Myanmar dismisses UN call for dialogue

It says recent events are not the concern of the outside world.

MYANMAR’S military government yesterday dismissed a United Nations statement calling for dialogue with the pro-democracy opposition.

State-run media issued a statement last night saying that conditions in Myanmar – a reference to the crushing of anti-government protests last month – were not the concern of the outside world.

The development dealt a blow to the mission of UN special envoy Ibrahim Gambari, and came on the eve of his departure on a six-nation tour in an attempt to resolve the situation in the country.

The statement said “Myanmar’s current situation does not affect regional and international stability.

“However, we deeply regret that the UN Security Council has issued a statement contrary to the people’s desires,” it added.

The Security Council statement censured the military junta for its violent crackdown on protesters, an unknown number of whom were killed. Professor Gambari will visit Thailand, Malaysia and Indonesia next week, followed by trips to China, Japan and India.

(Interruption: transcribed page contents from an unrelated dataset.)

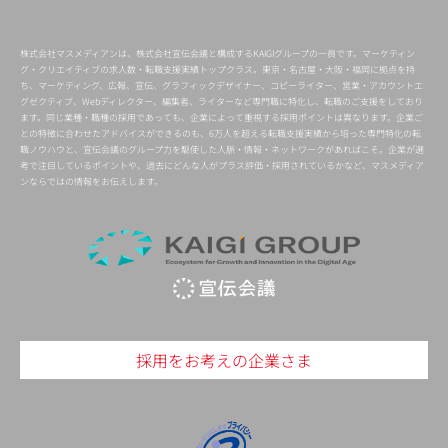
株式会社マスメディアンは、株式会社宣伝会議と構成するKAIGIグループの一員です。マーケティン
グ・クリエイティブの求人数・転職支援実績トップクラス。東京・名古屋・大阪・福岡に拠点を持
ち、マーケティング、広報、宣伝、グラフィックデザイナー、コピーライター、営業・アカウントエ
グゼクティブ、Webディレクター、編集者、ライターなど専門職に特化し、転職のご支援をしており
ます。同じ業種・職種の採用であっても、企業によって重視する採用ポイントは異なります。企業ご
との特徴に合わせたアドバイスができるのも、6万人を超える転職支援実績から培った専門特化の転
職ノウハウと、宣伝会議のグループ力を駆使した人脈・情報・ネットワークがあればこそ。企業が選
考で注目しているポイントや、過去にどんな人がプラス評価・採用されているかなど、マスメディア
ンならではの情報をお伝えします。
採用をお考えの企業さま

He told The Straits Times in an exclusive interview yesterday: “We believe that all these countries have a very important role to play in helping my mission to succeed.”

The seasoned Nigerian diplomat, who recently concluded a round of consultations with nations including Singapore, Thailand, Malaysia and Indonesia, added: “I am very gratified that Asean countries, in their statement issued by Singapore’s Foreign Minister in his capacity as chair, very strongly supported my mission in Myanmar.”

Asked whether national reconciliation between the military government and the opposition led by Nobel laureate Aung San Suu Kyi was achievable, Prof Gambari said: “It is not whether, but how and when.”

He noted that an international consensus was emerging on the issue. Prof Gambari said the Security Council’s statement was a “tangible sign of progress” towards resolving the issue.

Though watered down from a Western-drafted original, the statement, which called for dialogue between the country’s military rulers and the opposition, marked the first action on Myanmar by the council.

The council includes China, which had previously blocked efforts to censure Myanmar.

Its statement, which also called for the release of all political prisoners and the launch of talks between the government and the opposition, was welcomed by many countries, including the US, Britain, Japan and Singapore, which yesterday urged the Myanmar government to “heed the wishes of the international community and to extend its fullest cooperation with Mr Gambari”.

Prof Gambari told ST that national reconciliation between the junta and Aung San Suu Kyi’s National League for Democracy was key to breaking the impasse.

He said there were signs that they were prepared to talk, noting that when he met Ms Suu Kyi last month, she was more receptive to a dialogue than before.

Asked for his impression of Myanmar’s rulers, he said: “The junta is stubborn. They have been isolated for so long. Their priority is really stability.”

Looking ahead, he ticked off a list of other signs of progress such as an end to violence, the release of political prisoners, including Ms Suu Kyi, and the adoption of a broad-based Constitution.